Other cutter at the Graphtec level is Summa. You can read up at signs101.com or signweb.com


----------



## JoshEllsworth (Dec 14, 2005)

Roland is Corel friendly as well. It has plug in options for Corel, Illustartor or stand alone.


----------



## jrford (Jun 29, 2006)

suzieh said:


> I have a Graphtec 3000. Haven't had time to get it going....but need to VERY SOON.
> 
> This Graphtec is tried/true with sign industry, has optical eye. Has "tangential" so helpful for our non-t-shirt stuff.
> 
> ...


I have the Summa as well as experience with Graphtec and a wide range of others. If you can afford to, go with either the Graphtec or the Summa. You will not be sorry because they are real workhorses. Tangental cutting comes in handy on minute lettering but, my current unit uses tangental emmulation and can cut letters as small as 1/8 inch cleanly.

If money prevents getting one of these two brands, Ioline provides a really decent unit at a reasonable price.


----------



## MotoskinGraphix (Apr 28, 2006)

I agree with just about everything stated here. I have an older Roland CX-24. I got it for doing vinyl graphics and paint mask for airbrush...it can do much more but serves its purpose handily. I do really love the Suma line of cutters. I dont have the eyes newer cutters have but it wasnt purchased for transfers and registration of printed designs wasnt a need. I do quite a few outdoor/indoor events and this thing travels all the time. There is something to be said for equipment that can hold up on the road...set up and broken down on an almost weekly basis. Ease of use and an easy learning curve with settings that can be changed on the fly. There are a bunch of cutters out there with eyes that dont cost a fortune and will cut your transfers easily. Most have the new T blade head technology or an emulation of it...simply put the blade turns in the cutting head instead of the older drag blade technology. I think any plotter will do the transfers if it has eyes. I have found something interesting doing outdoor events. The simple eye my cutter does have for loading vinyl is sensitive. I dont know what would happen outdoors with a full registration mark sensing cutter. Sometimes it gets very moody in the wrong light. Cutting 1/8 inch letters is just silly...if your work is that intricate for the most part you probably need a full print cut system. I hate weeding small letters with a passion. I havent really looked at the print cut systems in a while but I am sure there is something out there for the transfer market.


----------



## People T-Shirts (Jul 10, 2006)

By "eyes" you guys mean vinyl cutters that have a sensor to detect pre-printed material, right? Or is it something else?

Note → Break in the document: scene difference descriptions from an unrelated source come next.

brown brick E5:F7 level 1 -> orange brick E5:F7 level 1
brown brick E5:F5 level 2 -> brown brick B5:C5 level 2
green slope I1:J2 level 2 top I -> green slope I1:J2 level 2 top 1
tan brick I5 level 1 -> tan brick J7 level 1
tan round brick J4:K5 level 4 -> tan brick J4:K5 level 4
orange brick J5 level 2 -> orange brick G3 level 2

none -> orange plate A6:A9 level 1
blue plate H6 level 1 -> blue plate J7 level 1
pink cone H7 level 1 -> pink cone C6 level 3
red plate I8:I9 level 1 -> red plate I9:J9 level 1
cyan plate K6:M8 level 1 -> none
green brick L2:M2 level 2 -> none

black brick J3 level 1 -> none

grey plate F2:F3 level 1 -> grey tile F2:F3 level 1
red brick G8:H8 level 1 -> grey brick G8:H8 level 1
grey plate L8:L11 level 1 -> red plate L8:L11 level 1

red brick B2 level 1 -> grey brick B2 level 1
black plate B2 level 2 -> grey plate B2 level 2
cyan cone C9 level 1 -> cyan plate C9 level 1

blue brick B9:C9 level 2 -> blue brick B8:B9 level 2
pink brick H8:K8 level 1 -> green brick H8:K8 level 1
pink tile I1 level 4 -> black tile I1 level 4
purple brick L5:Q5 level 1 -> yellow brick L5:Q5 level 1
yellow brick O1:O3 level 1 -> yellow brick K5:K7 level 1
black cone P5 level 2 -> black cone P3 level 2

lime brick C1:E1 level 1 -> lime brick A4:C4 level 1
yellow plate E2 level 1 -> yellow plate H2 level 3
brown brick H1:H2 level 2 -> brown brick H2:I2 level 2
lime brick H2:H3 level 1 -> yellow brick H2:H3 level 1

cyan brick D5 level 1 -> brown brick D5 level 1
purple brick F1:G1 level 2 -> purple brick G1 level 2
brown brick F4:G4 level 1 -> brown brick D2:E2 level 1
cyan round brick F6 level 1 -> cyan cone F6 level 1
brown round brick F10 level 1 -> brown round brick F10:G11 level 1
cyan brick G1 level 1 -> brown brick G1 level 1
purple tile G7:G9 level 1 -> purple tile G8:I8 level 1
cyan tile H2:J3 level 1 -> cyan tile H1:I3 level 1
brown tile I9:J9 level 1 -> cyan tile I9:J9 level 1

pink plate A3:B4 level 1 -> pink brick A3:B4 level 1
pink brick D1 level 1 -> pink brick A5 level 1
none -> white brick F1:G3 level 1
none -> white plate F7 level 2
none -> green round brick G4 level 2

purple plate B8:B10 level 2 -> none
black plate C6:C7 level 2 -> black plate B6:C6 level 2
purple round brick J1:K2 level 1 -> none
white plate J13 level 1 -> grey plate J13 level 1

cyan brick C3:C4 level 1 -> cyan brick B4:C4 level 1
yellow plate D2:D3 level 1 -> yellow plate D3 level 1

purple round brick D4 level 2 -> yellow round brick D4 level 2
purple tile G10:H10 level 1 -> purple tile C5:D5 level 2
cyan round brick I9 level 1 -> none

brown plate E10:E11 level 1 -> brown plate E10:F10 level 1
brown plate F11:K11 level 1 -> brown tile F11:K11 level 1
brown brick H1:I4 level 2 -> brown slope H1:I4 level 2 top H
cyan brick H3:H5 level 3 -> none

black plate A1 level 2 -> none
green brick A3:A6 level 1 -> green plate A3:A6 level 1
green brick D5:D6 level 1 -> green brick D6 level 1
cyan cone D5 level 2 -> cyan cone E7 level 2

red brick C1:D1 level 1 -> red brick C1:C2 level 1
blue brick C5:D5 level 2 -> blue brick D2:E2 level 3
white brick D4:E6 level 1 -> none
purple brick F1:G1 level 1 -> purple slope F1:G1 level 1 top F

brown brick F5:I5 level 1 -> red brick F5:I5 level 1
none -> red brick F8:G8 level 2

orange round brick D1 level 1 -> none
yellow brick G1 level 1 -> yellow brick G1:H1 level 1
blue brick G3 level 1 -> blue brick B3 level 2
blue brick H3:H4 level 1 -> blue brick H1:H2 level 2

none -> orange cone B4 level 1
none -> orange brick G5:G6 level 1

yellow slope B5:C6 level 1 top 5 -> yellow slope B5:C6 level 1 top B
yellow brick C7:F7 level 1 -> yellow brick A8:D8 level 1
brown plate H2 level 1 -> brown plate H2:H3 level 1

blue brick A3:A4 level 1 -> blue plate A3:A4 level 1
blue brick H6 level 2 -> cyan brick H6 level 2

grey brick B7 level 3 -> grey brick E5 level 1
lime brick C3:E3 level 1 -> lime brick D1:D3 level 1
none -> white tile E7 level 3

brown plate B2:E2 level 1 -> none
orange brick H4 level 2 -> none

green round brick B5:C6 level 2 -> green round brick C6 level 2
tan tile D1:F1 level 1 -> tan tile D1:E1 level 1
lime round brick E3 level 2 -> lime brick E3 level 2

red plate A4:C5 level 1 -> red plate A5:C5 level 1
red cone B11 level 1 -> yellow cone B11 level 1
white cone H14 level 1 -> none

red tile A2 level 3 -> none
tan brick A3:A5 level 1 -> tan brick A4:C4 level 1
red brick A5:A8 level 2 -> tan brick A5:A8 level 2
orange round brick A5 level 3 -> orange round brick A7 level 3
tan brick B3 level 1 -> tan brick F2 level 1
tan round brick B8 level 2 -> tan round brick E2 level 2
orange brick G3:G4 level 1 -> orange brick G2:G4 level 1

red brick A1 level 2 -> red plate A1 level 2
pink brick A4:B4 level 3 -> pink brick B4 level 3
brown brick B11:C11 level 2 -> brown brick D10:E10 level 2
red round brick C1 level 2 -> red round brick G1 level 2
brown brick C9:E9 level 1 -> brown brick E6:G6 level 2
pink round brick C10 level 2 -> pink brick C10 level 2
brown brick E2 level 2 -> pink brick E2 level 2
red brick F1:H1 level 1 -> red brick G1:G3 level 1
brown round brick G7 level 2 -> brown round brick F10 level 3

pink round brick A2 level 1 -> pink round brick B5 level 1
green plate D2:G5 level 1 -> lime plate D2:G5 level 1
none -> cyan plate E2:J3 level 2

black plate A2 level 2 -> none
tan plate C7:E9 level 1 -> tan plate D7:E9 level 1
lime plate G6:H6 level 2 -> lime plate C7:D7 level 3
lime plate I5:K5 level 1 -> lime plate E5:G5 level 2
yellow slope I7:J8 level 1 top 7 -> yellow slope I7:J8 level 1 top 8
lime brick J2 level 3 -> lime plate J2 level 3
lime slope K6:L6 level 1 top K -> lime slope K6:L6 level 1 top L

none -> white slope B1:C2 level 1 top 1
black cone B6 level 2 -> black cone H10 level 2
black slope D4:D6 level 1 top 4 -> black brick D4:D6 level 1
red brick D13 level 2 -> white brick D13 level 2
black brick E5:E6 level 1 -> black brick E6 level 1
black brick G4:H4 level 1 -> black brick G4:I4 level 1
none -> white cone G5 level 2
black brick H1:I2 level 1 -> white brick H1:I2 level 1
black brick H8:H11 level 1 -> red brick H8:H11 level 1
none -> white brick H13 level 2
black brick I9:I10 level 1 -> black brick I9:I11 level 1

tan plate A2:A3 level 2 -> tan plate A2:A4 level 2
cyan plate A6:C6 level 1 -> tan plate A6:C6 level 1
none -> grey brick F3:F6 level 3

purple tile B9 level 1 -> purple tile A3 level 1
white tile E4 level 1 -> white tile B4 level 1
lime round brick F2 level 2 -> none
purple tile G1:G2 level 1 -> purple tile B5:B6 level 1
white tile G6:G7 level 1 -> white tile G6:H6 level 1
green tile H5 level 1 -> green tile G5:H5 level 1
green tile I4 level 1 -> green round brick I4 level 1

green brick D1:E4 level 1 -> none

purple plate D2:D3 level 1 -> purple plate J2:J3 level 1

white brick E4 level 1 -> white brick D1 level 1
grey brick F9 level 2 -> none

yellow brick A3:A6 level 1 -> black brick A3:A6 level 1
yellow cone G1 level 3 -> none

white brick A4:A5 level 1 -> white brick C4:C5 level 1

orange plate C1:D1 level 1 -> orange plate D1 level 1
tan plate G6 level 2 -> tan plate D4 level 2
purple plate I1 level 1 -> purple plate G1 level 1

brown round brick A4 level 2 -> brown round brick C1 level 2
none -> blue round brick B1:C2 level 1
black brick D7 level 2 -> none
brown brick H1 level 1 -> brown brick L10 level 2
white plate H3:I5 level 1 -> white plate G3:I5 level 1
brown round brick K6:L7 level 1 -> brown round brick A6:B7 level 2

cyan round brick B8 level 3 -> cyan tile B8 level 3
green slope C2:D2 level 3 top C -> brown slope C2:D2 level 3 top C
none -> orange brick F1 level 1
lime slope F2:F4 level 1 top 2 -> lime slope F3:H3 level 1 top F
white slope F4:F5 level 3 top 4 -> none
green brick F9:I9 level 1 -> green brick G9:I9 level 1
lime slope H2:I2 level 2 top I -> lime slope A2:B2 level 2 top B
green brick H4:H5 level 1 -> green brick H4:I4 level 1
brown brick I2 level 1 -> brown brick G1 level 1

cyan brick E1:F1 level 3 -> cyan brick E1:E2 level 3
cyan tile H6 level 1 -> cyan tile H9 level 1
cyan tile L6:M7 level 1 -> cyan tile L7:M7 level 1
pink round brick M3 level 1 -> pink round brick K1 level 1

So, it's safe to say that as long as I get one with "eyes" it'll cut my transfers?


----------



## JoshEllsworth (Dec 14, 2005)

Yes, it needs to have an optical eye sensor, to cut printed transfers easily.


----------



## Ken Styles (Mar 16, 2006)

ok so I have a question and I hope I can explain it

Lets say you have a vector file in Illustrator.

Can't you print it from Illustrator to your printer. Then take the transfer and place it in the cuter. Then cut the same image out?

As long as the image placement from the computer to the printer and from the printer to the cutter are in the same position and the vector is not touched during the process?

Assuming that both the printer and the cutter are compatible with the vector program you are using?


----------



## jrford (Jun 29, 2006)

To do this you must include registration marks on your printout that the printer will recognize. Different printer's/software use different registration marks so the correct ones must be used. The cutter uses these marks to locate the graphic on the printout and then follow the cutting path you created in your drawing program.


----------